After all, it worked. The LM did, the protocols are still up in the air. Turns out, what seems like an exercise in futility for the protocol (there's no market created with the bootstrapping liquidity), is actually proof that people are willing to risk valuable assets in order to get their hands on something they see value in as well. Overall, a good lesson, and one that brings smart money early on in the LM program's progress.

1inch: the staggered approach

The 1inch DEX aggregator has been running since mid-2019. With innovations like DEX limit orders, cheap-gas CHI tokens, and a trusted network of miners to avoid front-running, it's been a favourite of DeFi traders for quite sometime.

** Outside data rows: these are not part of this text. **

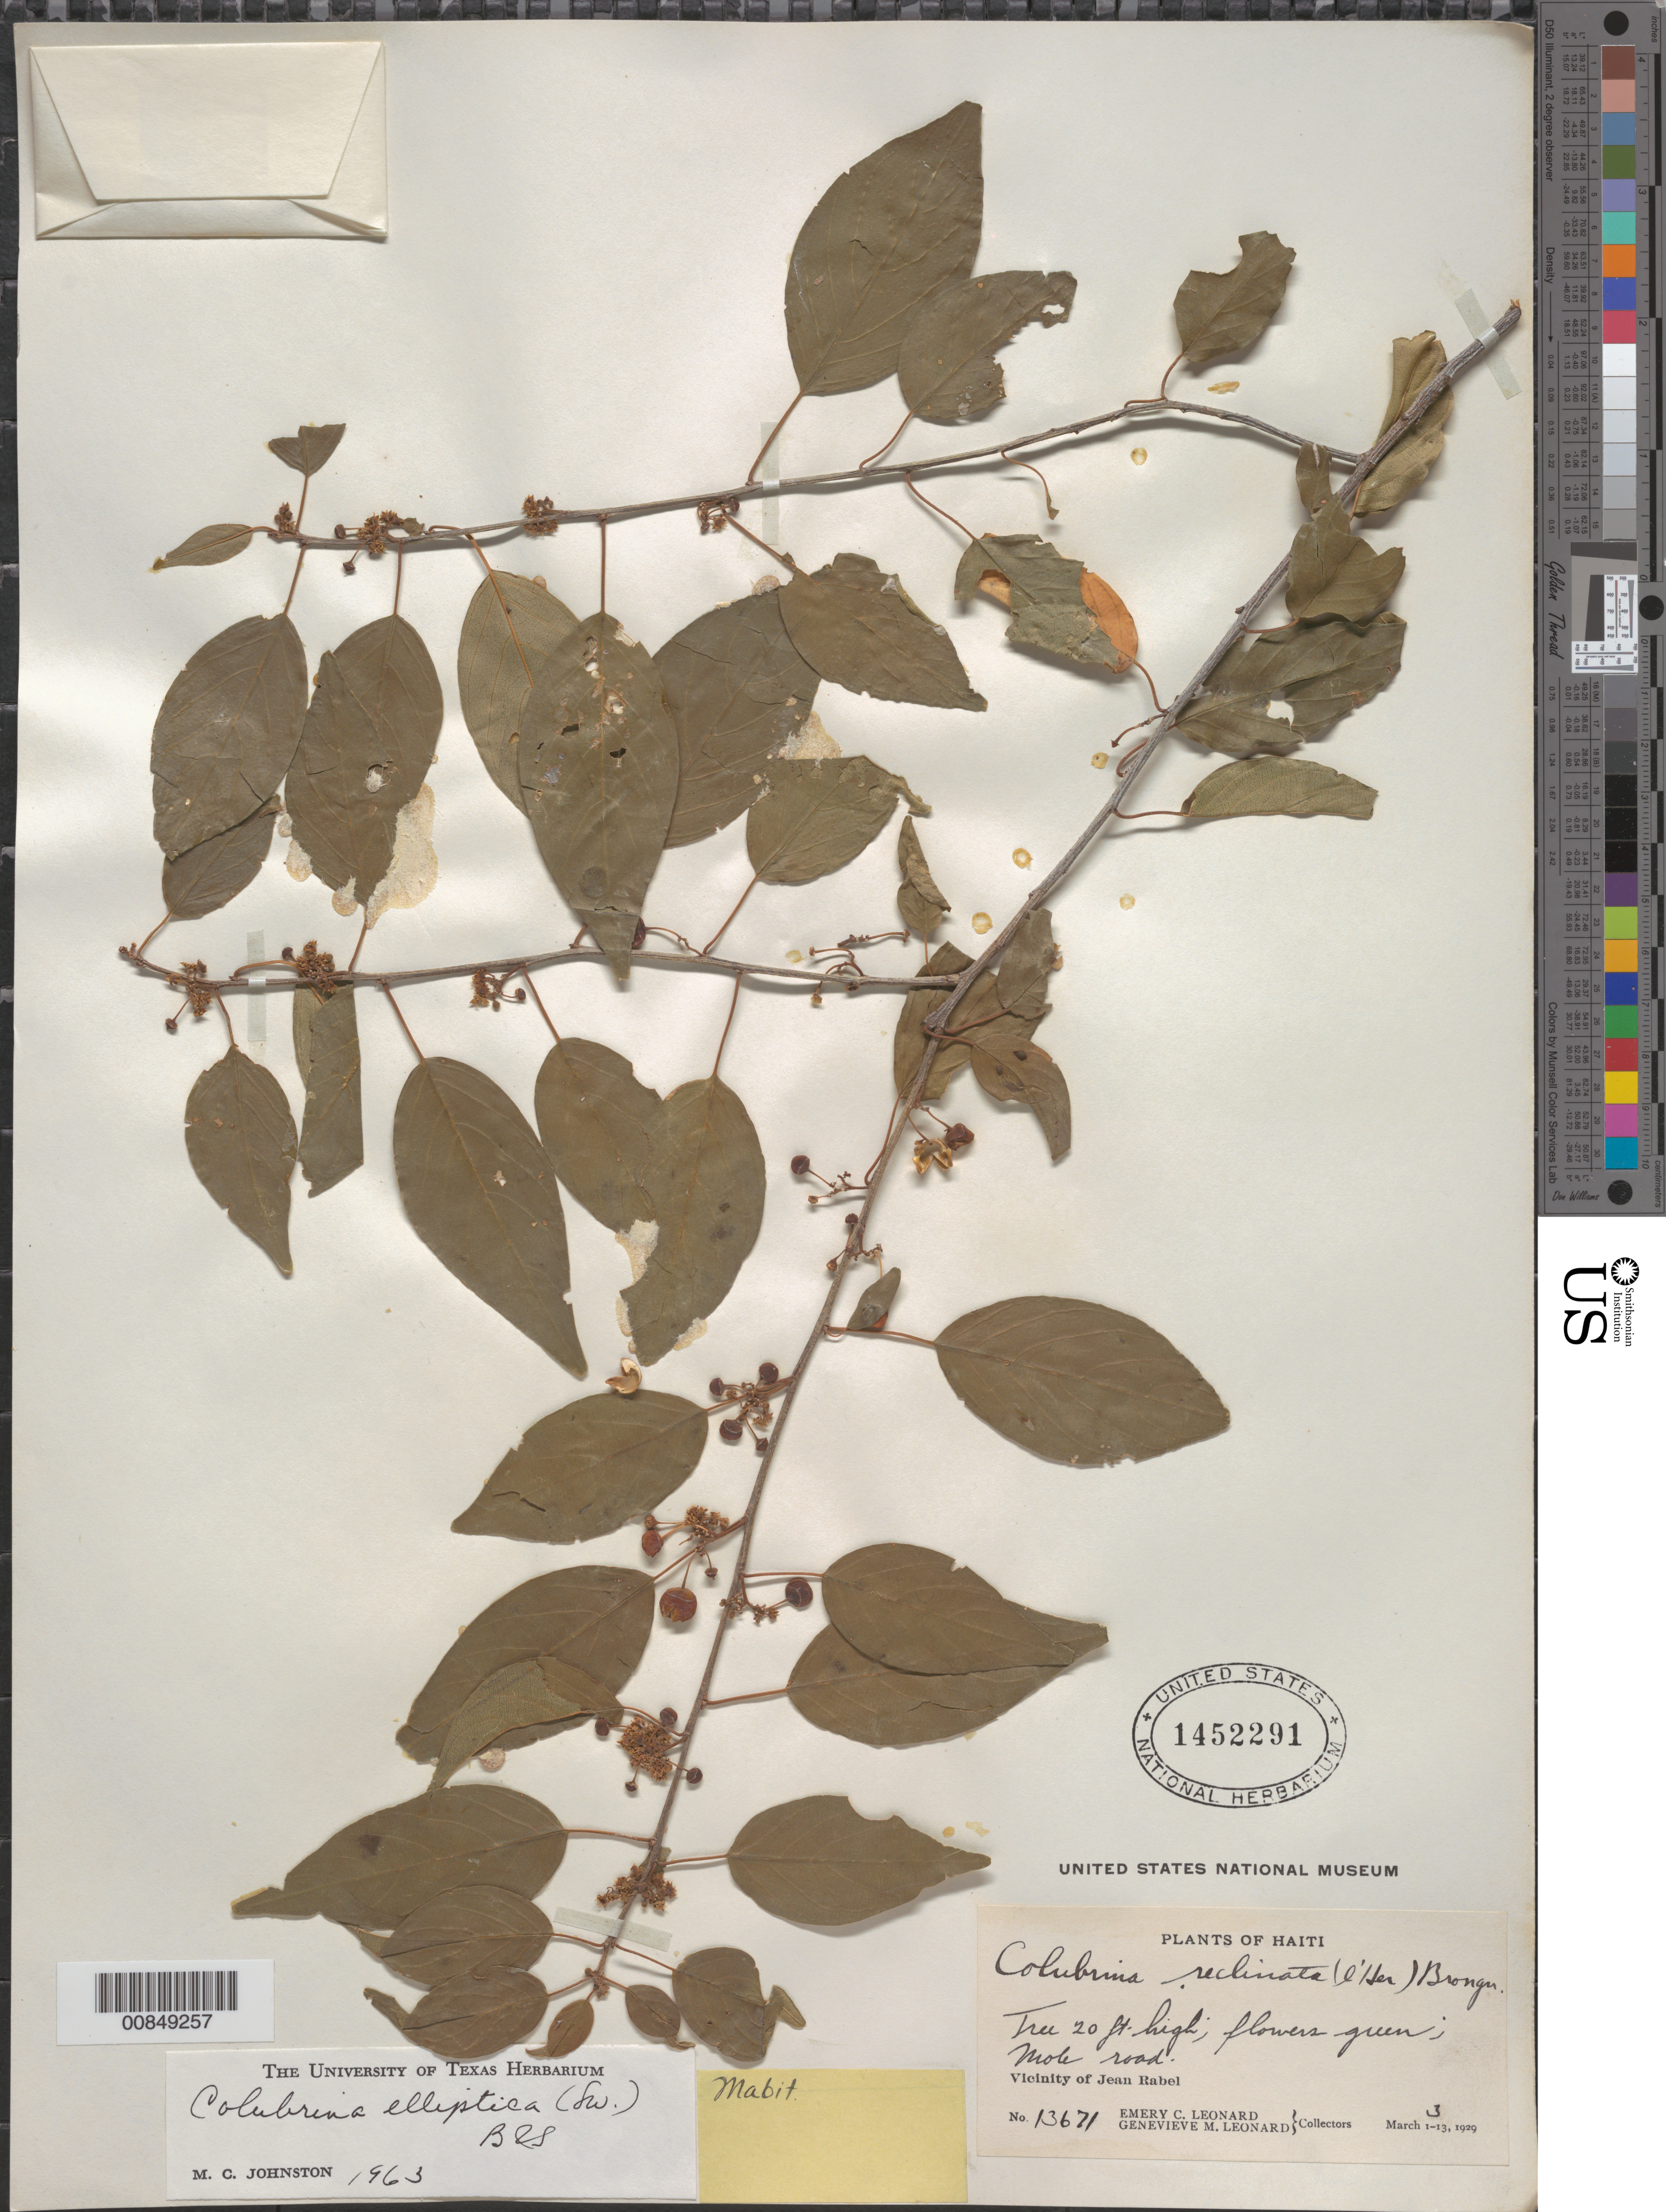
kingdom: Plantae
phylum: Tracheophyta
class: Magnoliopsida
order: Rosales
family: Rhamnaceae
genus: Colubrina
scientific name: Colubrina elliptica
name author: (Sw.) Brizicky & W.L. Stern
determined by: Johnston, Marshall C.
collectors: E. C. Leonard & G. M. Leonard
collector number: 13671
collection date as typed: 03 Mar 1929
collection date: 1929-03-03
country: Haiti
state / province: Nord-Ouest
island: Hispaniola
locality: Vicinity of Jean Rabel, Mole Road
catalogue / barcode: US 1452291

When 1inch decided to upgrade and launch its own automated market-maker LPs, in competition with Uniswap , SushiSwap , and others – it decided to go the UNI-route and airdropped all its old users, which were of course, very happy. A small, smalll caveat, of course: the 1inch airdrop represented only 6% of the total supply.

In total, 30% of the 1inch supply will be unlocked for incentives, but most of the remaining 24% of expected to be in LM incentives. Now, however, it's already in the hands of governance. 1inch decided to empower its community on how to distribute the remaining rewards, and the community has followed up with a 1% tranche of LM rewards, currently ongoing. The token reached a capitalization of $1.5B, only since Christmas Day 2020, and now has a sizeable war chest to mount an incentives offensive against its more-established rivals.

StakeDAO: precision strikes

The most curious and probably best thought-of LM in recent memory has been the newly-launched StakeDAO 's SDT drop.

The newly-launched product arrived took 2021 by storm by airdropping a mere 1.5% of its token supply, and having had no users before, they did the best they could: selectively targeting the users they wanted.

Through a clever feat of engineering, StakeDAO sourced the addresses of DeFi's most active participants: stakers in novel projects like LIDO , Gitcoin donors, and addresses that voted in the governance of the main DeFi protocols, most of which use the Snapshot app.

How would StakeDAO know these addresses wouldn't just dump the token? Well, for one, its product is essentially an improve fork of Zapper , the favourite dashboard of DeFi users. Zapper has held off on launching a token for too long, so like Uniswap before it, a competitor popped up to fill that niche.

More importantly, StakeDao made it clear that their SDT tokens would be eligible for staking shortly after the airdrop was over, with triple-digit yields! Way to separate the weak from the diamond hands!